As the ICA welcomes its new Luis Buñuel season, we look back at one of his most fashionable (and subversive) characters, with costumes by YSL himself
This month London’s Institute of Contemporary Arts is celebrating one of cinema’s most beloved surrealists. From sliced eyeballs to women having mud slung at them, the dark imagery of Luis Buñuel’s work troubled the lines of taste, blending the blasphemous or straight up banal with deviant sexuality. No more so was this true than in his 1967 film Belle de Jour, where iconic beauty Catherine Deneuve plays Séverine (yes, her name is a reference), bored housewife and sexual masochist who takes a job working afternoons at a brothel to satisfy the darker desires left unfulfilled by her picture perfect marriage.
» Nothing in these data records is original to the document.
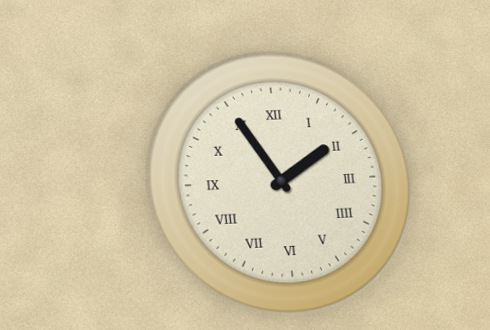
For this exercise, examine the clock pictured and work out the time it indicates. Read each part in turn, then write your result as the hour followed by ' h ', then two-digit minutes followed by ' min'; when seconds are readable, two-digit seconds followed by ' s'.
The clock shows 1 h 55 min
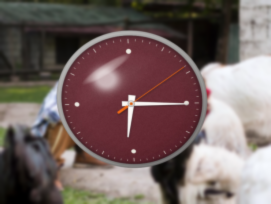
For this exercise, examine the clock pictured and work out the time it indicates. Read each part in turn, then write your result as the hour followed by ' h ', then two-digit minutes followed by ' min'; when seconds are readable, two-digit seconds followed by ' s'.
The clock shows 6 h 15 min 09 s
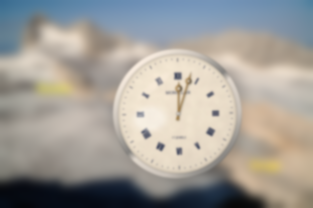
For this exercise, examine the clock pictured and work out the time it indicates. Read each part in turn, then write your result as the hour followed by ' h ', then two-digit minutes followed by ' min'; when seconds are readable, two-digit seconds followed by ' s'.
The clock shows 12 h 03 min
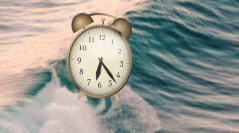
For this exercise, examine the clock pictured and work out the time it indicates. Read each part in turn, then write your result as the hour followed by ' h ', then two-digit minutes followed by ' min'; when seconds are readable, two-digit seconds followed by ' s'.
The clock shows 6 h 23 min
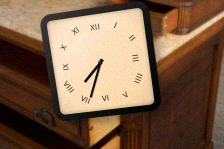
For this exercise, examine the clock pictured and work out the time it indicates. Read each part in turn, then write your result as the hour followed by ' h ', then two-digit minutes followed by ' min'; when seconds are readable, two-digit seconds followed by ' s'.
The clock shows 7 h 34 min
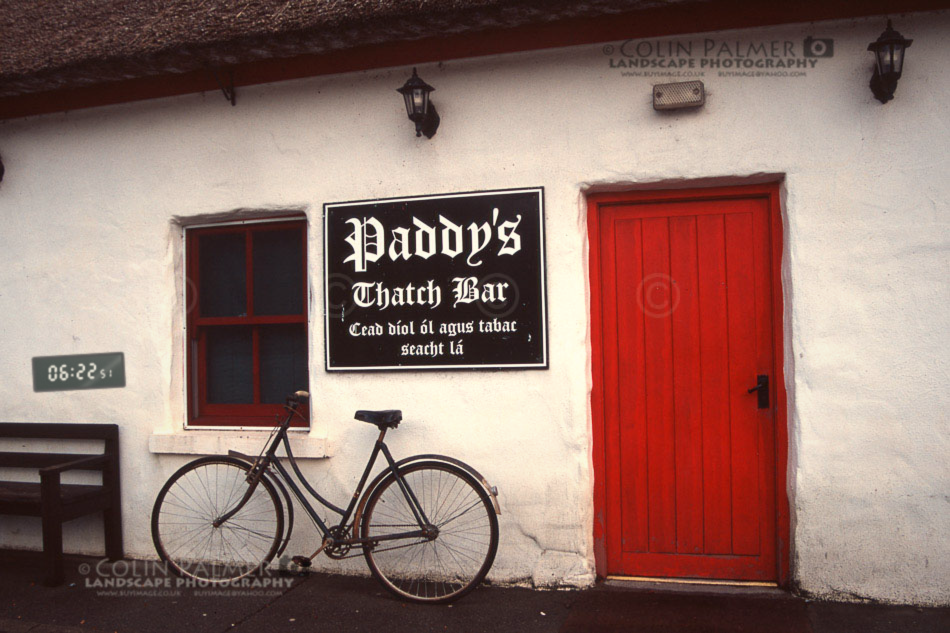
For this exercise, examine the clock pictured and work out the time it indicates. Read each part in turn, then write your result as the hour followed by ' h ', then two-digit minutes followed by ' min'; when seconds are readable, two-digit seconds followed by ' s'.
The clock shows 6 h 22 min
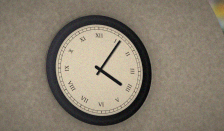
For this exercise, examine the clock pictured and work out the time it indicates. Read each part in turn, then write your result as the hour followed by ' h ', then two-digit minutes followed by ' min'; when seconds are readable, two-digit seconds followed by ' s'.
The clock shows 4 h 06 min
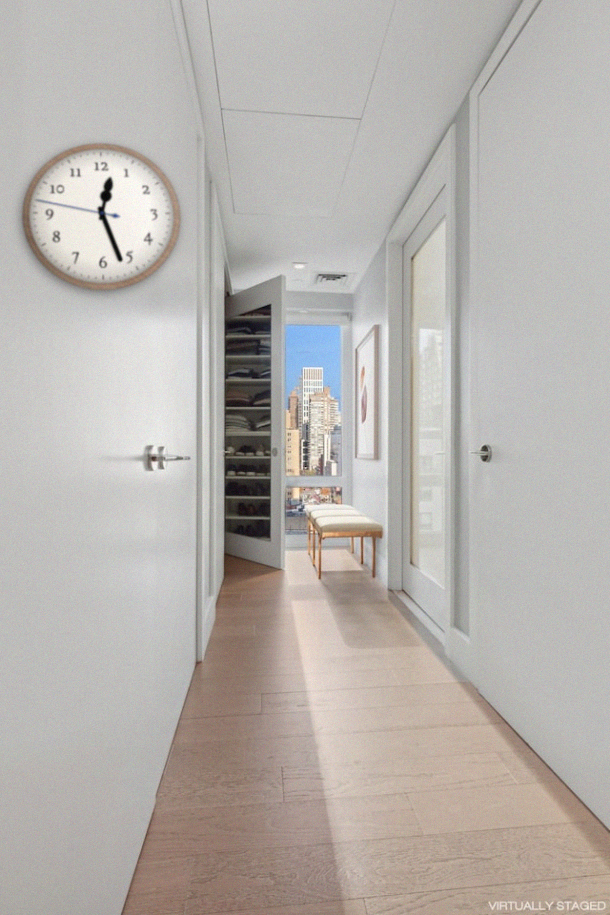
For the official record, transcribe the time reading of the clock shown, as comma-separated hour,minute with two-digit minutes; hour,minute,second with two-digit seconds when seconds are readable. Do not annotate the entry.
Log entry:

Her costumes, key in the creation of her character, were designed by Yves Saint Laurent, marking out the start of a long relationship between the pair. But how did her hemlines and heels hint at something more subversive?
Neat, stylish and even borderline prim, Séverine’s outfits are the pinnacle of feminine, Parisian taste – there are none of YSL’s famous Le Smoking suits here. From the ski resort (where she’s in knitwear, with precisely rolled cuffs) to the tennis court (pristine whites, complete with a girlish headband) and even the home (a bubblegum pink dressing gown) her wardrobe speaks of a bourgeois domestication, finished off with neat blonde hair and perfectly applied make up. In one scene shortly after she first arrives in the brothel, she wears a shapeless beige creation, which strangely enough is quickly admired by her new co-workers, the contrast between her buttoned up good taste and their lacy lingerie a visual virgin/whore parallel – until they help shed her bourgeois skin by stripping her to her underwear, undressing her not only of her clothes but also of any remaining sexual propriety. After all, Saint Laurent (according to longterm partner Pierre Bergé) was himself in possession of a “contempt for all that is bourgeois” – making his consciously proper clothing a perfect fit for the film.
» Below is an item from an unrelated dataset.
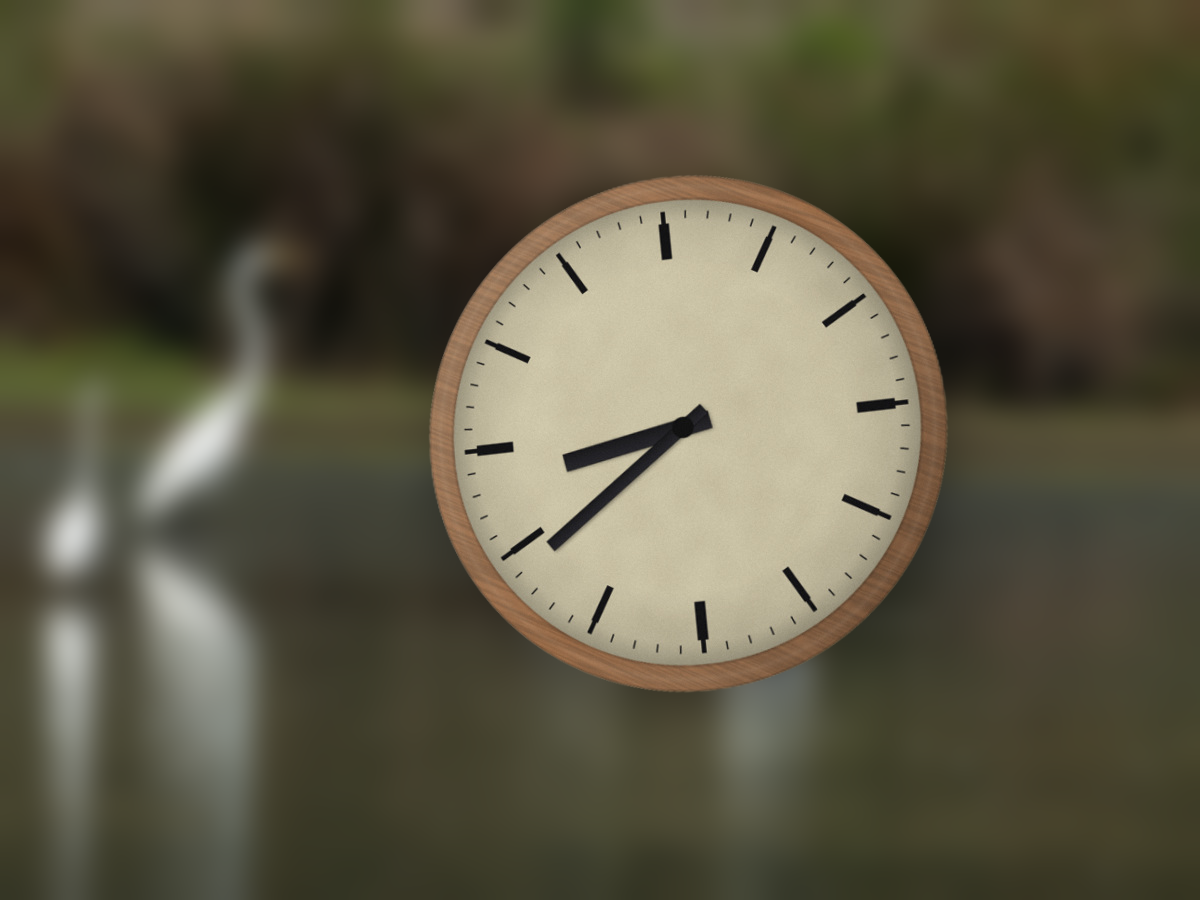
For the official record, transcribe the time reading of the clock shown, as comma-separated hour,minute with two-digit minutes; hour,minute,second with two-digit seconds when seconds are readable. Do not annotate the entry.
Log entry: 8,39
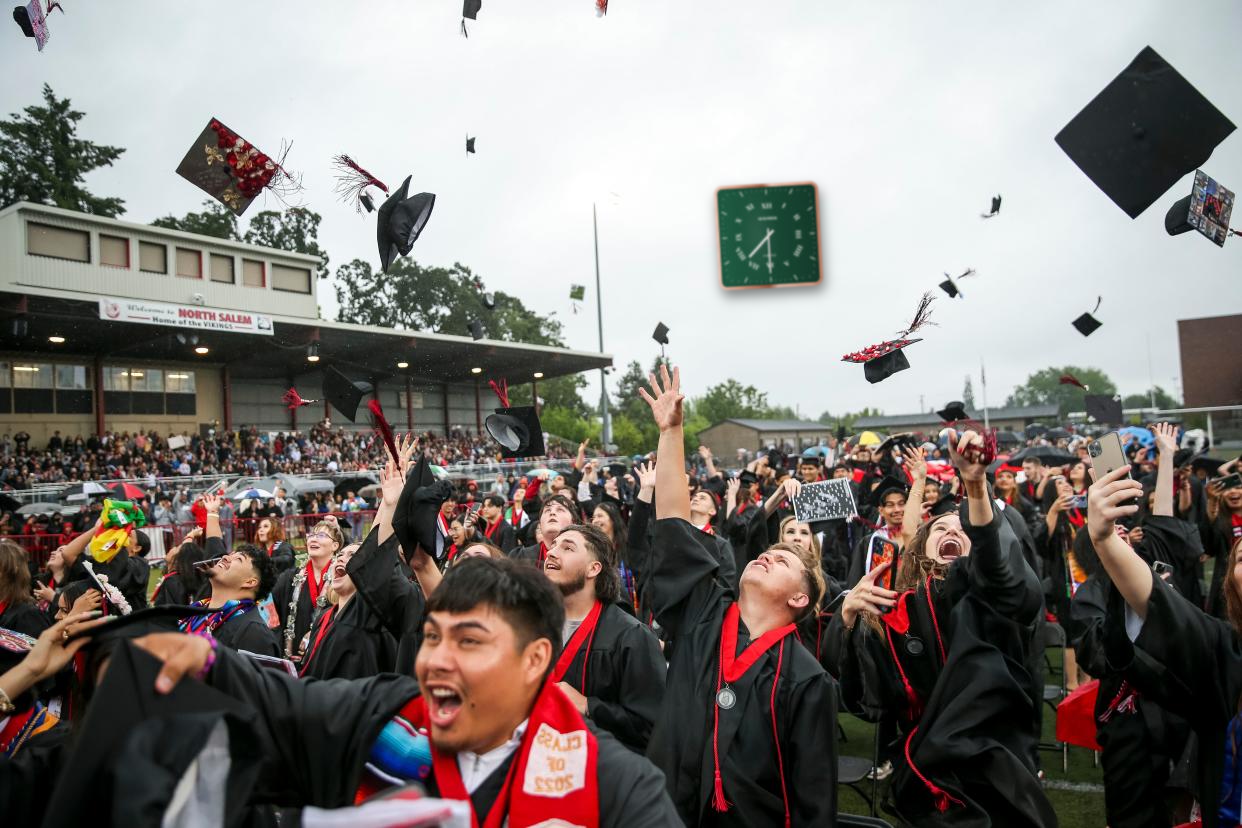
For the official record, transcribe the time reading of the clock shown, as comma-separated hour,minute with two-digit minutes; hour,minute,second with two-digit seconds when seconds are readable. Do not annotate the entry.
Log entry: 7,30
With all their beautiful banality, Séverine’s clothes carry an air of innocence, her lingerie remaining white and crisp even as she is seduced by (or seduces) the men who march through the doors of the brothel. But hers is a vision of innocence come undone or rendered askew – her pilgrim buckled shoes (recalling those of the pious religious community that travelled to America in the 1800s) drag along the ground with her stockings around them as she is pulled across a country estate to be tied to a tree and whipped; the white, Grecian gown she wears in one of her fantasies both elevates her to something of a goddess and brings her back down to earth as she is pelted with mud; and in one scene – where she play acts a nobleman’s dead daughter, lying in a sheer veil with lilies and a floral headband in a coffin – she is at once virginal and violated, as her host climbs beneath the box and masturbates. Séverine is a woman of contradiction, pulled between propriety and perversity. And although the last outfit we see her in (another pilgrim-inspired look) is almost comically proper and correct, the film’s ending confirms that her desires remain intact.
Belle de Jour remains to be a film decades before its time, especially when it comes to female sexuality (really, it’s only let down by the implications that our heroine’s lusts are the results of childhood abuse). Saint Laurent and Deneuve became close friends, and the designer would go on to create costumes for several of her later films, from New Wave director Francois Truffaut’s La Sirène du Mississipi (1969) to 1983 vampire flick The Hunger, where she starred opposite David Bowie. Deneuve became an icon of French fashion in her own right, starring in campaigns for Chanel and, more recently, Louis Vuitton. At his final, triumphant fashion farewell in 2002 before his retirement, she appeared on stage with the designer, clasping hands. They remained friends until his death in 2008.